Letter: Framers wise to have Electoral College

Every time a presidential election results in more popular votes for the losing candidate there is an outcry for a constitutional change in the electoral system to “one person, one vote.”

The framers saw the pitfalls in such. The U.S. Senate is comprised of two persons from each state, and the U.S. House is dependent on the total number of people living there whether legal or not, and whether temporary or not. Thus, small states rate one person in Congress irrespective of their size. This is to provide a balance of power between large states with large urban populations from running the country with little or no input from smaller states with more rural populations.

Hillary won by nearly 400,000 popular votes. Discounting the votes of tiny Manhattan, she would have lost by a similar number. Trump won two out of every three states and thus won nearly three-fourths of the Electoral College. He also won an even larger percentage of American counties.

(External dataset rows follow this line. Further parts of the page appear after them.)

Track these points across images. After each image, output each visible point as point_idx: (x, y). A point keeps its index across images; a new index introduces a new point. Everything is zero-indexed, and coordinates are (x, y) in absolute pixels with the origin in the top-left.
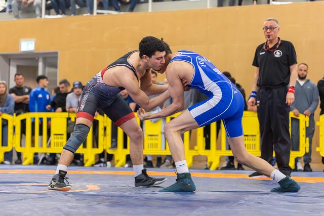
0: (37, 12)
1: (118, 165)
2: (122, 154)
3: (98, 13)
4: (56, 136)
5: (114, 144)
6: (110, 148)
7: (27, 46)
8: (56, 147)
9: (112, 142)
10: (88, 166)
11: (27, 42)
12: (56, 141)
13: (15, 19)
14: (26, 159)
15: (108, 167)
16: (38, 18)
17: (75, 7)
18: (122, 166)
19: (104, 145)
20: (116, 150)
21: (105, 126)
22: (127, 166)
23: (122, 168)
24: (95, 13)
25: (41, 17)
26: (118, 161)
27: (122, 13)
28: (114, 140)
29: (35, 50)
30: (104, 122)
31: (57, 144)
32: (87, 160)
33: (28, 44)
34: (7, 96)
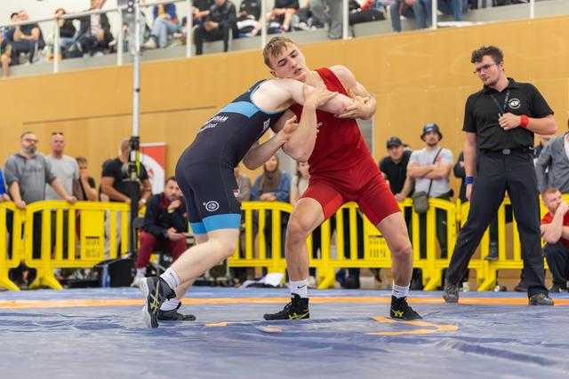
3: (439, 27)
4: (372, 240)
8: (373, 258)
10: (430, 290)
12: (373, 247)
14: (323, 278)
15: (465, 291)
18: (490, 289)
21: (459, 218)
23: (491, 292)
24: (434, 27)
26: (482, 281)
27: (479, 23)
31: (376, 253)
32: (428, 280)
34: (280, 174)
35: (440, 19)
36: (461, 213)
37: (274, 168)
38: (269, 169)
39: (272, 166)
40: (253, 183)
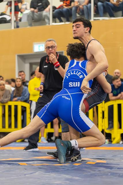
0: (47, 20)
1: (114, 142)
2: (118, 133)
3: (94, 20)
5: (111, 125)
6: (107, 129)
7: (39, 48)
9: (109, 124)
11: (39, 45)
13: (29, 27)
16: (47, 25)
17: (76, 15)
18: (118, 143)
19: (102, 126)
20: (112, 130)
22: (121, 142)
23: (118, 144)
24: (92, 19)
25: (49, 24)
28: (110, 122)
29: (45, 51)
30: (102, 108)
33: (39, 46)
34: (23, 89)
35: (95, 16)
36: (104, 107)
37: (19, 86)
38: (18, 86)
39: (19, 85)
40: (11, 92)
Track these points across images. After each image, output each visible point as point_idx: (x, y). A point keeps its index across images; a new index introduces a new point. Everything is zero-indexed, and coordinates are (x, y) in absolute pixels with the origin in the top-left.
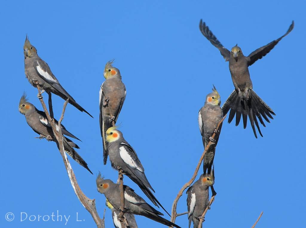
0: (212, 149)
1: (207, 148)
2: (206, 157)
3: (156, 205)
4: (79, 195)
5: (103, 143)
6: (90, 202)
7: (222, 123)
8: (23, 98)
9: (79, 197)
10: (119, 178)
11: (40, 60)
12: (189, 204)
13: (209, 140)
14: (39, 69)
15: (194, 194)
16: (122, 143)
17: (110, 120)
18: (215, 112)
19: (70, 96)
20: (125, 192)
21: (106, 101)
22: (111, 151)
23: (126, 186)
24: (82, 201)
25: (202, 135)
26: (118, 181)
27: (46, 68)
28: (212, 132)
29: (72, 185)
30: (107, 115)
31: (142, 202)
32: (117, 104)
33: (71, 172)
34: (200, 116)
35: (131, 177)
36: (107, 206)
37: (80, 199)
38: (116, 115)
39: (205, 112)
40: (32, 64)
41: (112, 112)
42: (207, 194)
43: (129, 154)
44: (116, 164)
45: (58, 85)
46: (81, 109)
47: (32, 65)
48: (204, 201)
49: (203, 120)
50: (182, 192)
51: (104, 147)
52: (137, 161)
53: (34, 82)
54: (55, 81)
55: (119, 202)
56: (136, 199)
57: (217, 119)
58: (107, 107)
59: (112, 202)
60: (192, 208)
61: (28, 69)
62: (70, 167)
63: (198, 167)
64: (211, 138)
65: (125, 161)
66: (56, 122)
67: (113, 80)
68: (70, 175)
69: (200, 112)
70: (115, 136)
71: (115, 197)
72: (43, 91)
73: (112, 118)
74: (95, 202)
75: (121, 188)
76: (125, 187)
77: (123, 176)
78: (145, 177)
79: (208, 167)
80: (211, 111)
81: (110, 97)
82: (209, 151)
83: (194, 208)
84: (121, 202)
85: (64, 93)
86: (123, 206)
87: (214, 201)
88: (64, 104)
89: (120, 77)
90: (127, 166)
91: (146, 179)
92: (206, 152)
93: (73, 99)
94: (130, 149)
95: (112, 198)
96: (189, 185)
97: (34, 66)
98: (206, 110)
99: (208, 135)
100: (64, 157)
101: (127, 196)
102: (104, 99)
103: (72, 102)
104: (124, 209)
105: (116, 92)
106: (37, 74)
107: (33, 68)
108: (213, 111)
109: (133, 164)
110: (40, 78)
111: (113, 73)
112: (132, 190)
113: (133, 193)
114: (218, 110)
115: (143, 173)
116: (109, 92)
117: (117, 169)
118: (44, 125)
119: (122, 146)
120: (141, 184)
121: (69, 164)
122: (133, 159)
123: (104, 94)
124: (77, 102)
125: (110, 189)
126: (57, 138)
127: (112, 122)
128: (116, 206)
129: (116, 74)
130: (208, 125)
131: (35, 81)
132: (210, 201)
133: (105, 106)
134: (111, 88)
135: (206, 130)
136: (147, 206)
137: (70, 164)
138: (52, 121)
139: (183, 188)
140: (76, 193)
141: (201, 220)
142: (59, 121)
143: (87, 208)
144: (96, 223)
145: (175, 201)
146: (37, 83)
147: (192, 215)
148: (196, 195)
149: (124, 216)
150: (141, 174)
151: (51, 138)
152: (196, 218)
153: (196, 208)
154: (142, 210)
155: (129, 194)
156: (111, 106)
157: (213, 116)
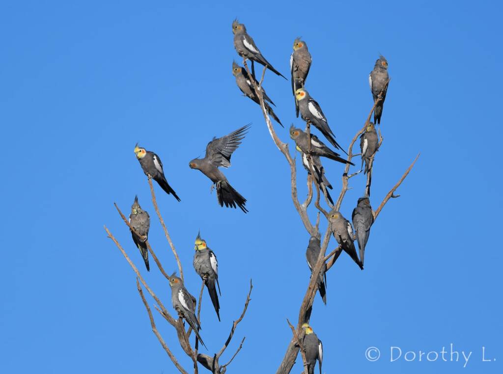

Our forefathers were wise to deliberately provide all states a certain measure of input into the makeup of Congress (and to not let elections and governmental control reside solely in the hands of large urban populations). If Congress and the Electoral College were numerically based on the number of Alaskan residents, we would have essentially no voice in national government.

I believed in the wisdom of this system for the 20 years I was a Democrat, believed in it later as an Independent, and still now as a Republican believe in it. I consider it not a political issue, but one of providing voice to all citizens, irrespective of party or where they live.